The pros and cons of reopening pools in Surrey


It’s felt like forever since lockdown has commenced. Parties packed with friends seem like something of the past. To simply chill with your squad is a desire that remains unfulfilled. Lockdown fatigue has affected us all. And with the second wave inbound, any hopes of things returning to the way they were remain distant.

On Oct. 13, the City of Surrey Council reopened the Sport and Leisure Complex indoor pool to the public. By reopening the pool, the hope is to promote limited human interaction as well as activity in a contained environment.

Let’s talk about the pros and cons of opening up indoor pools.

In this case, opening up pools while still restricting the number of people swimming is a great way to boost morale and lift everyone’s spirits.

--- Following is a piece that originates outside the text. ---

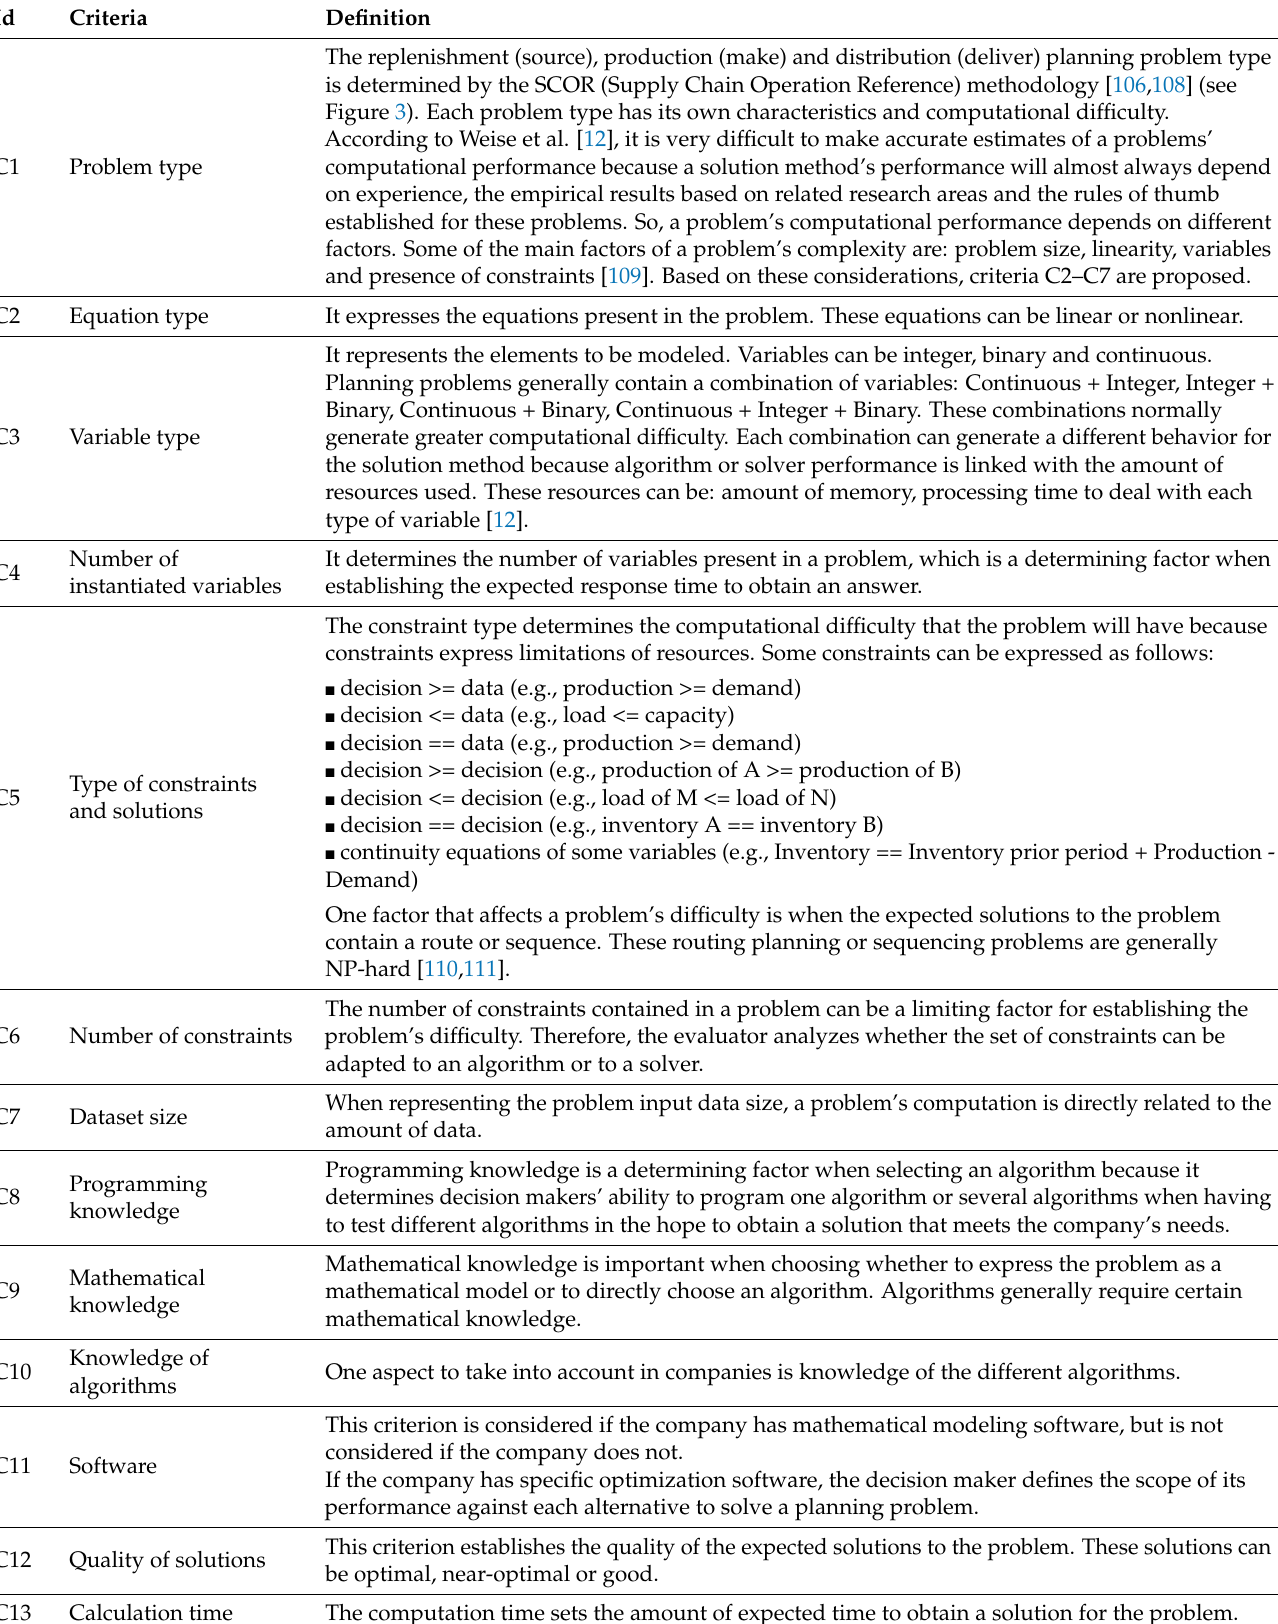
Table 2. Criteria for algorithm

The kinship each participant receives while engaging in these swimming activities is hugely beneficial, even if it’s just for a small amount of time.

Then there’s the physical aspect of an indoor pool. The opportunity to plunge into a different environment that isn’t in our houses, which is where we spend most of our time now, is one not to be missed.

Swimming itself is quite the practice, staying afloat is a full-body workout, and while swimming is not without its hazards, keeping afloat is very satisfying when you nail the concept in your head and your body adapts to it.

Learning the different forms of swimming, like the backstroke and advancing towards the front stroke, as well as how to properly dive into the water takes practice but it’s well worth the time.

Now let’s talk about the cons of opening up indoor pools.

Let’s start with the obvious. As if 2020 couldn’t be more screwed up, there are reports of the virus cases increasing. Even though it is transmitted through the air and contact with surfaces, there is no guarantee that it can’t be spread while people are swimming close to one another. Even with chlorine, there is a chance that the virus could survive in the air for a period of time, and it is recommended that people not wear masks while swimming, because it can make breathing more difficult when they get wet.

Before anyone has time to realise it, they may become carriers without knowing, even if they wear masks outside the pool. Pool staff are disinfecting and taking extra cleaning precautions, but if other swimmers have the virus and aren’t aware, there’s nothing anybody can do.

I think that reopening indoor pools isn’t such a bad idea, ultimately. By carefully opening up swimming pools, the physical and therapeutic benefits gained from these indoor spaces can be lifesavers. However, the potential for infections, even if it’s just a small amount of people, is still there. If handled the wrong way, not only could people get infected, but the pool will be shut down again, robbing people of their exercise.